Parenting would be a lot easier if it came with a map, “You start here, you end up here, and this is how you get there.” Simple. Logical. Organized. A road map. But if I’ve learned anything about parenting so far is that it’s complicated, sometimes illogical, and definitely messy. Oh there are so many layers and qualifications to the messy!
As if parenting was not hard enough, in our family we got the added joys and challenges of raising two little girls with special needs. Disability should really, really come with a road map. Because there are specialists, and therapies, and IEPs (Individualized Education Plans), and so many resources to sort through.
When I buy a new appliance, it comes with a manual. Why can’t we, people, complex individuals with different flaws, gifts, and talents, not come with an encyclopedia?
Here is a confession: I mess up a lot (See? I said parenting was messy, and this is one of the messy parts). I yell at my kids, I waste time on Facebook, I forget to make eye contact when my kids talk to me because I have a smart phone. I don’t pray enough with them. I forget they are watching and learning how I live my life.

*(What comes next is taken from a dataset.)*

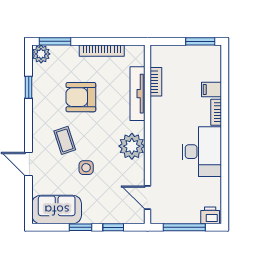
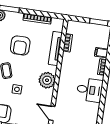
armchair: (81, 97) -> (20, 45), turned -90
desk: (202, 152) -> (90, 90), width x0.73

And I dread the next surgery for one of my daughter’s, sometimes I wonder if she will gain enough mobility to justify putting her body through the stress of being sliced and cut. I wish I had a way to know that these aggressive interventions will make a difference in the long run.
It’s hard. It’s just plain hard when you feel you are running blindly trying to figure it out as you go.
But the good news is, we are not running blind.
“God said, ‘My presence will go with you. I’ll see the journey to the end.’” Exodus 33:14 (The Message)
And that is a promise. God’s presence with us until he sees our journey to the end. I love that!
I might not have a roadmap that helps me potty train my child (another messy). Or how to get my kids to eat vegetables. Or how to help my daughter confront a friend that is not being kind. But I have a guide, a guide that loves me, that offers hope, that stays by my side even when I mess up.
It is the guide that gives me the words to say when my kids have a broken heart. The guide that listens to my desperate prayers as I try to meet the different needs of my children with special needs. A voice that whispers to me that He has a plan. That even if I mess up, he turns the broken into something beautiful.
I don’t really need a map, I just need to let God guide me because His presence will go with me, and He will see my journey (and the journey of my children) to the end.